WHAT NEEDS TO BE DONE :: Output every line of text in the records below as a JSON list of strings, one string per line, with blank lines omitted. Leave the pictures out.

+-------+

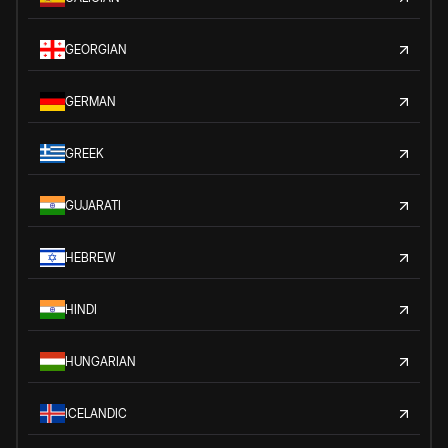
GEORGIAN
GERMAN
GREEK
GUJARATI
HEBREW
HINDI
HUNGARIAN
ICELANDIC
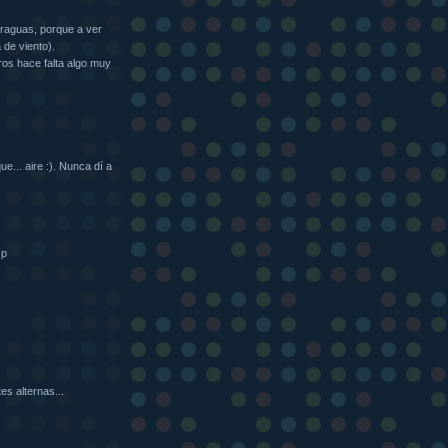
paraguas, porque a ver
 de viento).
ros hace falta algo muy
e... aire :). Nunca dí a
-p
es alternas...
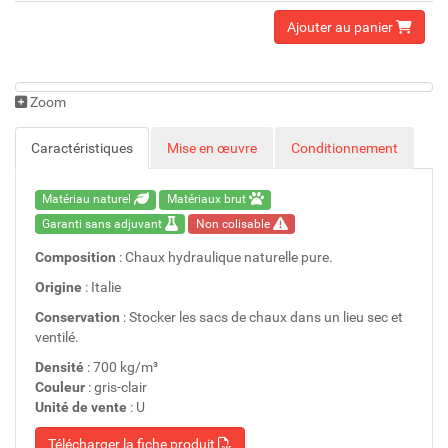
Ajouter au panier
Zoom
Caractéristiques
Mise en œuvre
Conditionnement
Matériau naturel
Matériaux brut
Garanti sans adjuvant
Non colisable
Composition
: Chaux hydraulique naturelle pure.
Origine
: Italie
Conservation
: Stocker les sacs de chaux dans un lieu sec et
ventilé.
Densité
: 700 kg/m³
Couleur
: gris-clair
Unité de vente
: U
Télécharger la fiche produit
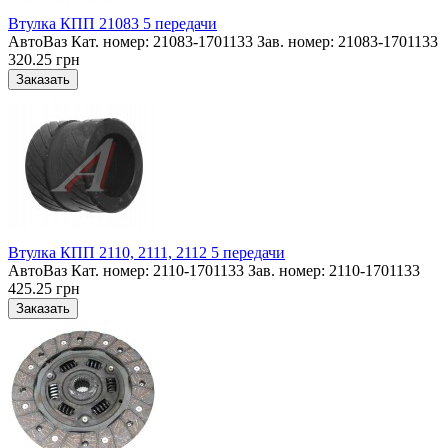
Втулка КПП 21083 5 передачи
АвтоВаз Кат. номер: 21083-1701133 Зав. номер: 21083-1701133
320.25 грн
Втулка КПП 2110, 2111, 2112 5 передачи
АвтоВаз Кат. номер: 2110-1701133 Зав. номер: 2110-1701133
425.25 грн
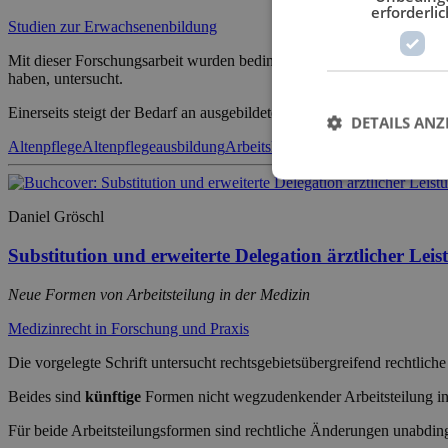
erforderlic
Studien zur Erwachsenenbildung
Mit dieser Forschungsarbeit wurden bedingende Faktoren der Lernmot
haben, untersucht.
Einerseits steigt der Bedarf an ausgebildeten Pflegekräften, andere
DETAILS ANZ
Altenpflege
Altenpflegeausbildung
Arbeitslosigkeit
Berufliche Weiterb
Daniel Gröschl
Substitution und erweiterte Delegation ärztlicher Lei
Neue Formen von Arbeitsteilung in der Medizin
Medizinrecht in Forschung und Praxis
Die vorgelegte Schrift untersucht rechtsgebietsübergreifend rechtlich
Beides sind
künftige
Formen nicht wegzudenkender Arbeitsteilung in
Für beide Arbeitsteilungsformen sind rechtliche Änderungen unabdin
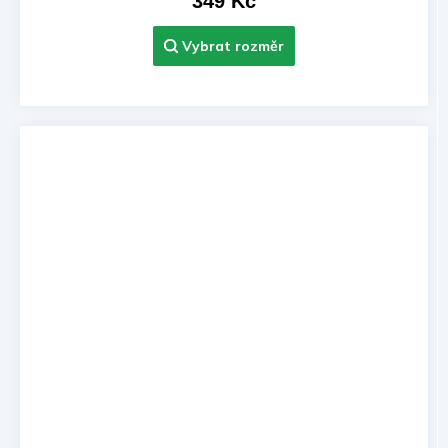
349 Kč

+-------+

EXERCISE RESPONSE ::
[
  "GEORGIAN",
  "GERMAN",
  "GREEK",
  "GUJARATI",
  "HEBREW",
  "HINDI",
  "HUNGARIAN",
  "ICELANDIC",
  "paraguas, porque a ver",
  " de viento).",
  "ros hace falta algo muy",
  "e... aire :). Nunca dí a",
  "-p",
  "es alternas...",
  "Ajouter au panier",
  "Zoom",
  "Caractéristiques",
  "Mise en œuvre",
  "Conditionnement",
  "Matériau naturel",
  "Matériaux brut",
  "Garanti sans adjuvant",
  "Non colisable",
  "Composition",
  ": Chaux hydraulique naturelle pure.",
  "Origine",
  ": Italie",
  "Conservation",
  ": Stocker les sacs de chaux dans un lieu sec et",
  "ventilé.",
  "Densité",
  ": 700 kg/m³",
  "Couleur",
  ": gris-clair",
  "Unité de vente",
  ": U",
  "Télécharger la fiche produit",
  "Втулка КПП 21083 5 передачи",
  "АвтоВаз Кат. номер: 21083-1701133 Зав. номер: 21083-1701133",
  "320.25 грн",
  "Втулка КПП 2110, 2111, 2112 5 передачи",
  "АвтоВаз Кат. номер: 2110-1701133 Зав. номер: 2110-1701133",
  "425.25 грн",
  "erforderlic",
  "Studien zur Erwachsenenbildung",
  "Mit dieser Forschungsarbeit wurden bedingende Faktoren der Lernmot",
  "haben, untersucht.",
  "Einerseits steigt der Bedarf an ausgebildeten Pflegekräften, andere",
  "DETAILS ANZ",
  "Altenpflege",
  "Altenpflegeausbildung",
  "Arbeitslosigkeit",
  "Berufliche Weiterb",
  "Daniel Gröschl",
  "Substitution und erweiterte Delegation ärztlicher Lei",
  "Neue Formen von Arbeitsteilung in der Medizin",
  "Medizinrecht in Forschung und Praxis",
  "Die vorgelegte Schrift untersucht rechtsgebietsübergreifend rechtlich",
  "Beides sind",
  "künftige",
  "Formen nicht wegzudenkender Arbeitsteilung in",
  "Für beide Arbeitsteilungsformen sind rechtliche Änderungen unabdin",
  "349 Kč"
]